— START EXTRACT TO READ —

Fastpasses - what do you do?

For Disneyland FP, you have two options of obtaining them: Maxpass, or kiosk. If you pay $10 a day ($75 for the year if you're a passholder without Signature Plus), you can obtain FP digitally, which is helpful if you have a large party, mobility issues, or have limited time in the parks. FP rides have kiosks you stick your ticket in, and a FP will pop out with a return time. There will also be a time on the pass that lets you know when you can get another. You can no longer hold two FP simultaneously, and can only obtain them once you've had your pass scanned into the park. You cannot make reservations ahead of time. 

An AP is good for both Disneyland and Disney Californian Adventure Park (DCA). You don't need to purchase a park hopper. 

What Disney rides, in your opinion, have the best re-ride value?

— END EXTRACT TO READ —
— START DATA FOR THIS TASK —

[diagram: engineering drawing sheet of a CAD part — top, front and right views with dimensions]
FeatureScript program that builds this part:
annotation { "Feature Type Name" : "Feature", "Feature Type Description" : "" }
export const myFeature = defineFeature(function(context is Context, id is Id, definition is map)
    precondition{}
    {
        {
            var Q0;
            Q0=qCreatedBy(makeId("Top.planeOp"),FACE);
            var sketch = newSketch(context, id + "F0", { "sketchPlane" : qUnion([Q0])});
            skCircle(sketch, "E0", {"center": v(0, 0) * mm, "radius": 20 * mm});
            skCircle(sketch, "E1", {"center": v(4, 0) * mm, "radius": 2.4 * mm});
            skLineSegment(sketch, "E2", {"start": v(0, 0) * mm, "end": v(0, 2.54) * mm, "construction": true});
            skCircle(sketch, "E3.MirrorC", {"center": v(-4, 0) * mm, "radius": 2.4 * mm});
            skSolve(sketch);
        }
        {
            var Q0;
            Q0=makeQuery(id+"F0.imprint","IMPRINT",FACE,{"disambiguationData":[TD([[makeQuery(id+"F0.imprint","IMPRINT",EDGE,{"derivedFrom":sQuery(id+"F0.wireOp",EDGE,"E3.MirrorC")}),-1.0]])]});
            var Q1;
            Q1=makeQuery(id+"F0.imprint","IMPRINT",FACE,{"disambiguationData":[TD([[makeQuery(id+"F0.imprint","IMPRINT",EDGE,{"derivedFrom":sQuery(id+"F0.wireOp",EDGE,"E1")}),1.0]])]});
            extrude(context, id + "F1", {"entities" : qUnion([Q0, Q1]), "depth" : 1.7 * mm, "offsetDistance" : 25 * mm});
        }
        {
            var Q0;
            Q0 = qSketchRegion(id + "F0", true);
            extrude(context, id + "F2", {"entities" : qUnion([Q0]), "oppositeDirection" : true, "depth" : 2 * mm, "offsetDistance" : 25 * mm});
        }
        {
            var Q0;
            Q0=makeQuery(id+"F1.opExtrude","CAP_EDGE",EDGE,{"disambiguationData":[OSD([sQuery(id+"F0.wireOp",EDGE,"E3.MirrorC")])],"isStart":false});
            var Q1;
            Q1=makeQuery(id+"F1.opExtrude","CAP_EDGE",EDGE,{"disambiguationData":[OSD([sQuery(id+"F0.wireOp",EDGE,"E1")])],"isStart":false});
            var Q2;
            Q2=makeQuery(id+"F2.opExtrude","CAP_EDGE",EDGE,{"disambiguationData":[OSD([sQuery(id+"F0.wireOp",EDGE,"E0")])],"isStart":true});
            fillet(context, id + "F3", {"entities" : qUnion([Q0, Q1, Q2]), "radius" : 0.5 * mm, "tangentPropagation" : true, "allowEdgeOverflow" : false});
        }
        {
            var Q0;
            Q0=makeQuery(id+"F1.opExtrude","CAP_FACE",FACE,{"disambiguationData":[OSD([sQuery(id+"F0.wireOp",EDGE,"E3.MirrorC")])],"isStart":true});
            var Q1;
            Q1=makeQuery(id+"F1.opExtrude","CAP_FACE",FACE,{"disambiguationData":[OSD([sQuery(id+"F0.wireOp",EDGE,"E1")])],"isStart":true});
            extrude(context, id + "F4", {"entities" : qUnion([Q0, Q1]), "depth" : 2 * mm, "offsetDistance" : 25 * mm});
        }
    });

— END DATA FOR THIS TASK —

• [WHAT TO DO]
a) What does the Fastpass text say a day of Maxpass costs?
b) Give the entries' lines, from the very first one through the line containing "var sketch = newSketch(context, id", as a Markdown table with the columns Row and Line, skipping any blank lines.

• [RESULTS]
a) $10 a day.

b)
| Row | Line |
|---|---|
| 1 | [diagram: engineering drawing sheet of a CAD part — top, front and right views with dimensions] |
| 2 | FeatureScript program that builds this part: |
| 3 | annotation { "Feature Type Name" : "Feature", "Feature Type Description" : "" } |
| 4 | export const myFeature = defineFeature(function(context is Context, id is Id, definition is map) |
| 5 |     precondition{} |
| 6 |     { |
| 7 |         { |
| 8 |             var Q0; |
| 9 |             Q0=qCreatedBy(makeId("Top.planeOp"),FACE); |
| 10 |             var sketch = newSketch(context, id + "F0", { "sketchPlane" : qUnion([Q0])}); |